(Data records)
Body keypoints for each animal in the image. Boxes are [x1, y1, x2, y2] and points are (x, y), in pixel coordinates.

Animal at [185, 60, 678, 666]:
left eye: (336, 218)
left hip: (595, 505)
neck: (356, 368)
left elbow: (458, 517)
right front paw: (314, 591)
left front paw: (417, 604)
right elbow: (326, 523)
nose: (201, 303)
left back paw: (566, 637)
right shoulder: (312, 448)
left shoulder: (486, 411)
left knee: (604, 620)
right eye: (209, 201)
--
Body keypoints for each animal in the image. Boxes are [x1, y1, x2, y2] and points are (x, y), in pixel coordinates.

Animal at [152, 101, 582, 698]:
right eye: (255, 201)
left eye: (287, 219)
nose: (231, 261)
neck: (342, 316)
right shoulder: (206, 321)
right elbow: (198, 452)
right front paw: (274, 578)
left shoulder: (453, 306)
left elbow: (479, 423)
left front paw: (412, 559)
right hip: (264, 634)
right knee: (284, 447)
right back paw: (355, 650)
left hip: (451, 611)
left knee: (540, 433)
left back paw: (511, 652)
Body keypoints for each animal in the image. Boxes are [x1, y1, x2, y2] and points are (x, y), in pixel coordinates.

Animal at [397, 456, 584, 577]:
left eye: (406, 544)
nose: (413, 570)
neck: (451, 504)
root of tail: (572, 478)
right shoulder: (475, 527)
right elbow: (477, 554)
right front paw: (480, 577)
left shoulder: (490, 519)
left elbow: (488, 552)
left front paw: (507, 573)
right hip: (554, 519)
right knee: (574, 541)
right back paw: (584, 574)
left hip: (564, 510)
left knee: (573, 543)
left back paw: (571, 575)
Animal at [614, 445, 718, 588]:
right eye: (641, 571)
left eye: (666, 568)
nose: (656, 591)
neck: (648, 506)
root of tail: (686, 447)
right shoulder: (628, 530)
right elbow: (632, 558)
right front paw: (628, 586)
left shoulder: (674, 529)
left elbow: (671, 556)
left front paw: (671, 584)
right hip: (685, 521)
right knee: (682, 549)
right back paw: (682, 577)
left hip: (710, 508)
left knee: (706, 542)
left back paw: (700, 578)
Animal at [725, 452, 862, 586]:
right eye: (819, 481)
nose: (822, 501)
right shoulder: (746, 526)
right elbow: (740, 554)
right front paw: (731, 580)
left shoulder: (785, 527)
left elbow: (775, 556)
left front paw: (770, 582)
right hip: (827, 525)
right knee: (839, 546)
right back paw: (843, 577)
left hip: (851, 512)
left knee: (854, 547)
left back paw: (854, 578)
--
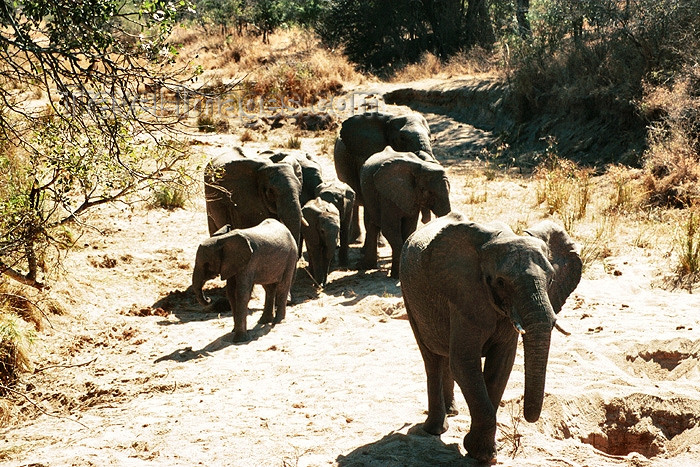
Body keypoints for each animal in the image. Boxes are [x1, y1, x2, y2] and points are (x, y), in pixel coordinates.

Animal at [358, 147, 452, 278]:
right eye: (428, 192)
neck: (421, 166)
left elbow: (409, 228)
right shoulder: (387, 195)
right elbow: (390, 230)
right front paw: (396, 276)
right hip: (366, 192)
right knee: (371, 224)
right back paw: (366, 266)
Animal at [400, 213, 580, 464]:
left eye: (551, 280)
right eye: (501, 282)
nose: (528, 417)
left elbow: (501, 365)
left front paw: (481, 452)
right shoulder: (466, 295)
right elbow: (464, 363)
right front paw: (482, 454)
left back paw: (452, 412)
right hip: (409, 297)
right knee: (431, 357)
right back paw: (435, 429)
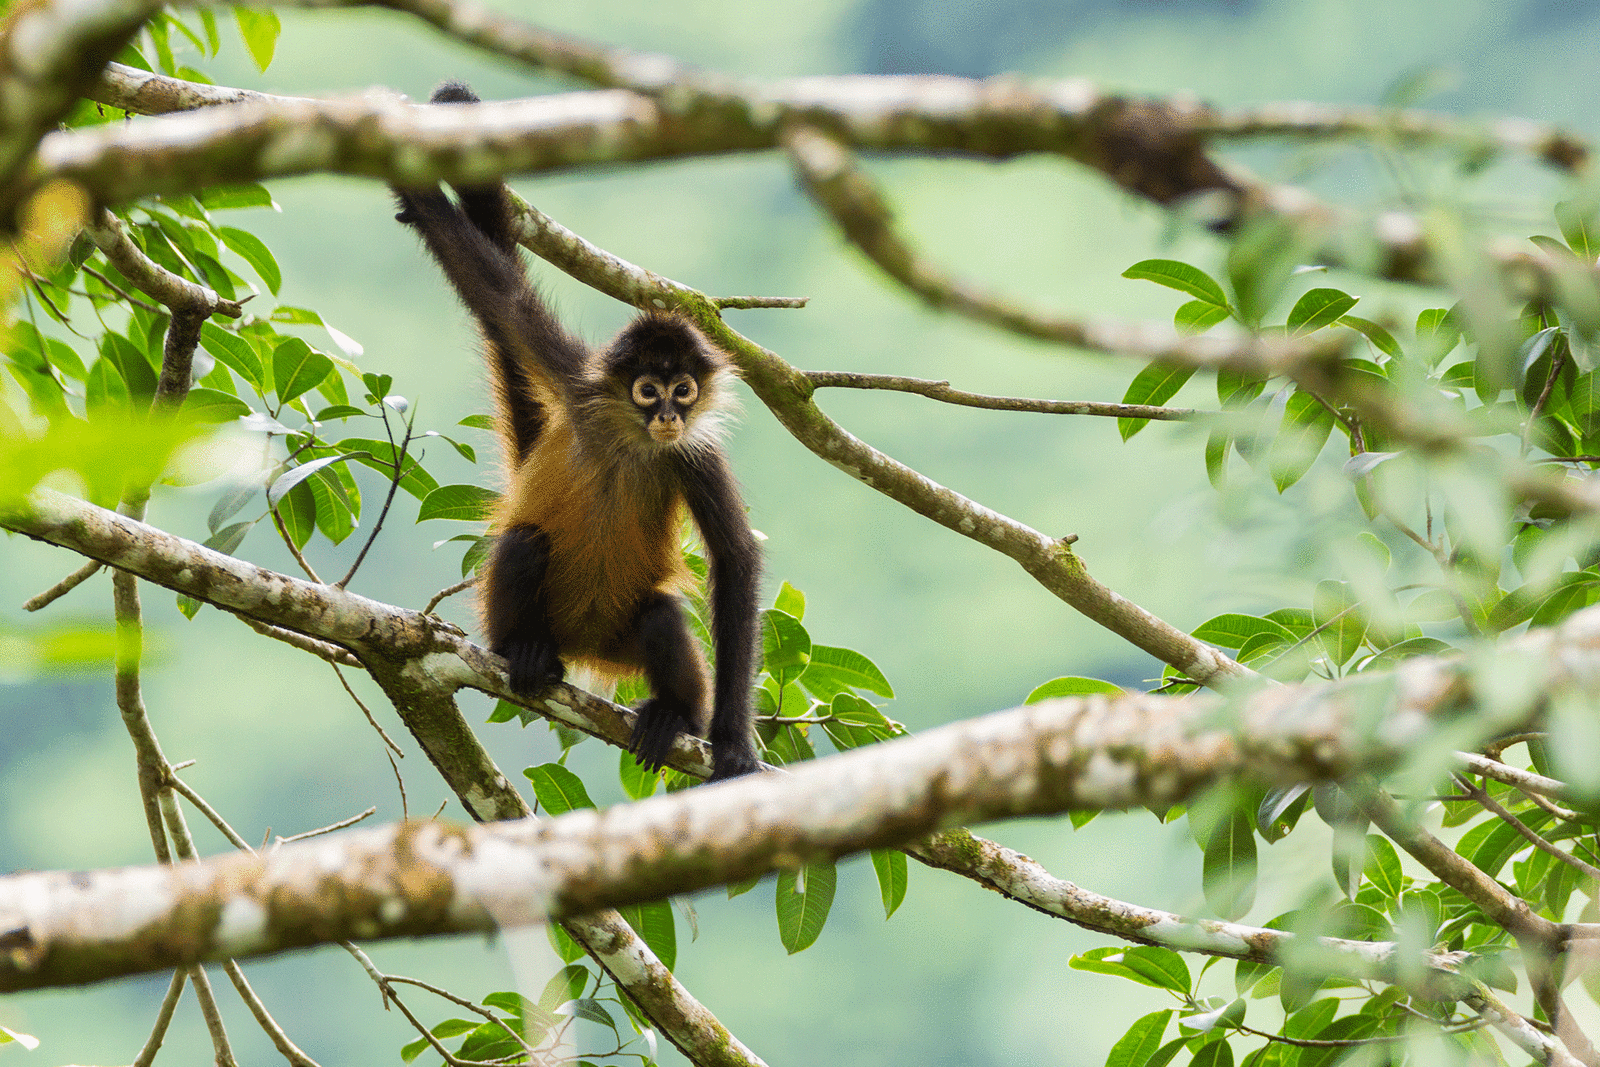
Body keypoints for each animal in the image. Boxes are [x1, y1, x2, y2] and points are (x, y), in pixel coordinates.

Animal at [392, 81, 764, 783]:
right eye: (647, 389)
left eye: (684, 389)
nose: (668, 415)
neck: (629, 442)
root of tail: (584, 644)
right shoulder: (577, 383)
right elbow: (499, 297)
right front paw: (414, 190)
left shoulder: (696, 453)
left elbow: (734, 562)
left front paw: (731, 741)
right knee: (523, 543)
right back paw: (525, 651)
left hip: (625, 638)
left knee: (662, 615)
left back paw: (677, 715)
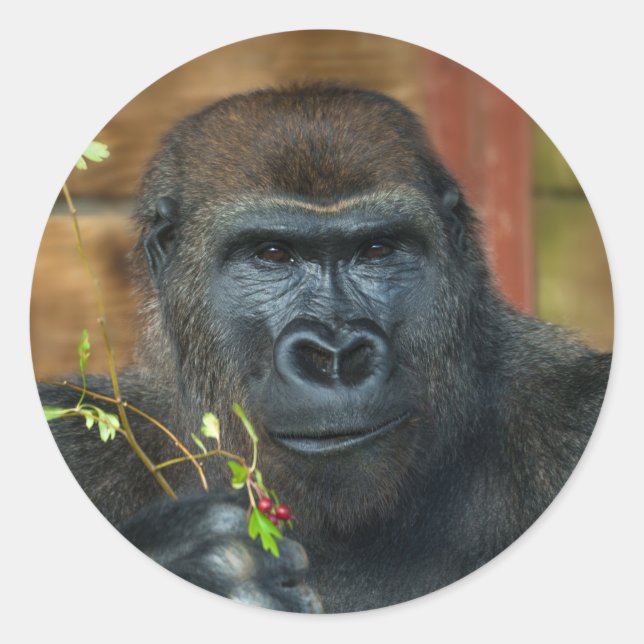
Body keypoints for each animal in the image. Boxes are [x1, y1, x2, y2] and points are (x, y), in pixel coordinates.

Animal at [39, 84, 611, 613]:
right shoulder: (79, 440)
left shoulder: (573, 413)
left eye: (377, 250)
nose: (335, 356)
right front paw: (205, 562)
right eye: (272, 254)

→ Aim of the exercise
Every line from the data above that contains "tail" must appear in the answer.

→ Solution to this task
root of tail: (572, 478)
root of tail: (686, 447)
root of tail: (584, 644)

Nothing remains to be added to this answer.